요청 사항: 아래 항목의 모든 줄을 한 줄에 문자열 하나씩 JSON 목록에 넣어 주세요. 빈 줄과 그림은 빼고 모든 항목을 포함합니다.

>>>>

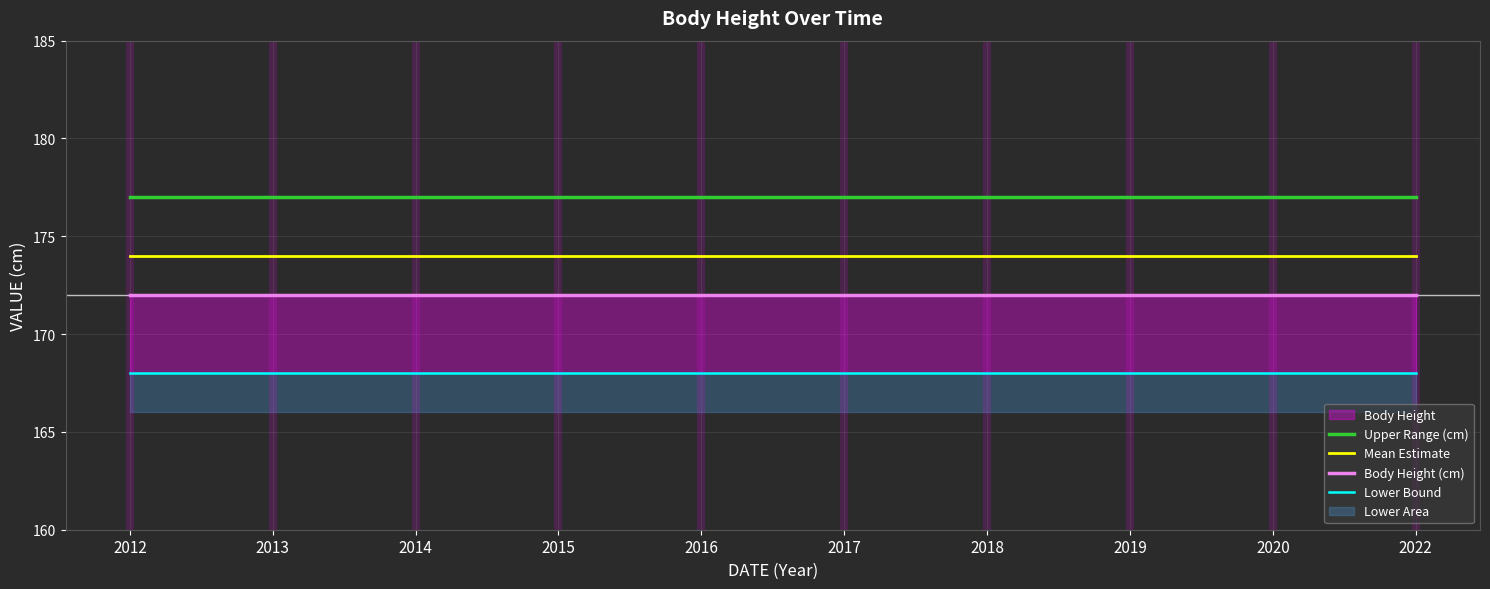

Reading left to right, what are all the values shown in this chart?

Upper Range (cm): 177	177	177	177	177	177	177	177	177	177
Mean Estimate: 174	174	174	174	174	174	174	174	174	174
Body Height (cm): 172	172	172	172	172	172	172	172	172	172
Lower Bound: 168	168	168	168	168	168	168	168	168	168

<<<<

과제 답변:
[
  "Reading left to right, what are all the values shown in this chart?",
  "Upper Range (cm): 177\t177\t177\t177\t177\t177\t177\t177\t177\t177",
  "Mean Estimate: 174\t174\t174\t174\t174\t174\t174\t174\t174\t174",
  "Body Height (cm): 172\t172\t172\t172\t172\t172\t172\t172\t172\t172",
  "Lower Bound: 168\t168\t168\t168\t168\t168\t168\t168\t168\t168"
]